El comandante general le encomendó la responsabilidad de asegurar las comunicaciones y trasladar documentos militares confidenciales a las tribus y a los habitantes de la Guta. Debido a su rapidez y precisión en el cumplimiento de las misiones bajo la estricta vigilancia francesa, se ganó el apodo de “el correo rápido de la revolución”.
Desempeñó un papel fundamental en la coordinación de las operaciones sobre el terreno y en la expansión de la revolución hacia las regiones de Al-Qalamun, Al-Nabk y la Guta Occidental, lo que contribuyó a dispersar a las fuerzas francesas.

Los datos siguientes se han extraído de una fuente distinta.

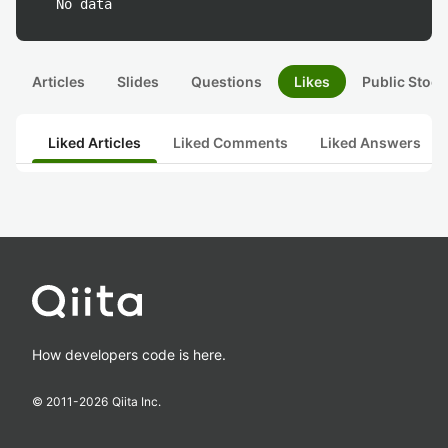
No data
Articles
Slides
Questions
Likes
Public Stock
Liked Articles
Liked Comments
Liked Answers
How developers code is here.
© 2011-
2026
Qiita Inc.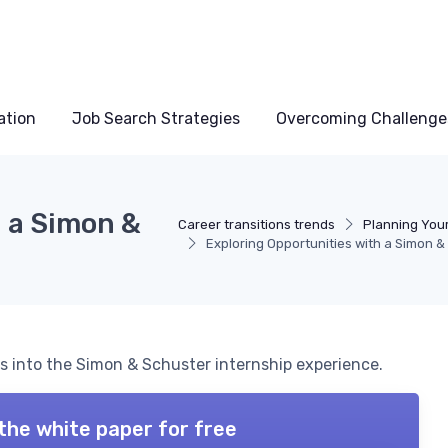
ation
Job Search Strategies
Overcoming Challenge
h a Simon &
Career transitions trends
Planning Your
Exploring Opportunities with a Simon &
ts into the Simon & Schuster internship experience.
the white paper for free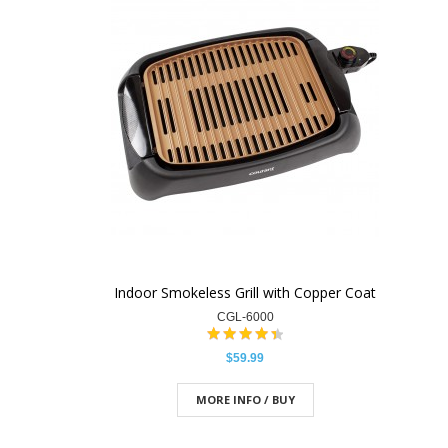
Indoor Smokeless Grill with Copper Coat
CGL-6000
$59.99
MORE INFO / BUY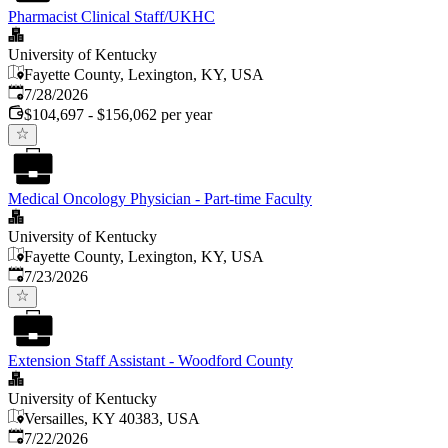
Pharmacist Clinical Staff/UKHC
University of Kentucky
Fayette County, Lexington, KY, USA
Published
:
7/28/2026
$104,697 - $156,062 per year
Medical Oncology Physician - Part-time Faculty
University of Kentucky
Fayette County, Lexington, KY, USA
Published
:
7/23/2026
Extension Staff Assistant - Woodford County
University of Kentucky
Versailles, KY 40383, USA
Published
:
7/22/2026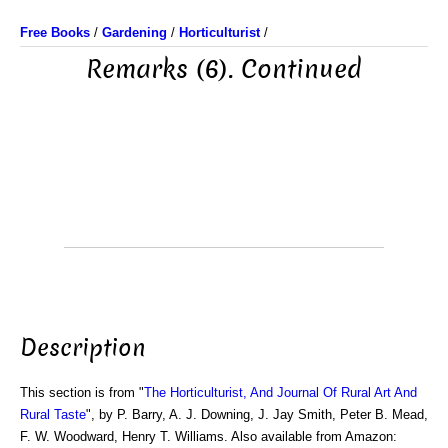
Free Books
/
Gardening
/
Horticulturist
/
Remarks (6). Continued
Description
This section is from "
The Horticulturist, And Journal Of Rural Art And
Rural Taste
", by P. Barry, A. J. Downing, J. Jay Smith, Peter B. Mead,
F. W. Woodward, Henry T. Williams. Also available from Amazon:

Contribuyó a la organización y celebración de los congresos de la revolución en 1926 en las localidades de Shaqqa, Busan, Mufa'ala y Al-Hawa. En 1927, sufrió heridas graves a consecuencia de un bombardeo aéreo francés en la región de Al-Safa.
Acompañó al comandante general Sultan Pasha al-Atrash en su exilio hacia Al-Azraq y Wadi Al-Sirhan, y más tarde regresó a Siria, continuando con su compromiso patriótico hasta la consecución de la independencia.
Así, tras asegurarse de que el mensaje había llegado y la tierra había sido liberada, Kanj Salah depuso sus armas y descansó, dejando tras de sí un legado imborrable ante la ausencia y un cuerpo que se reunió con su Creador el mismo día en que Siria abrazó la luz de su libertad.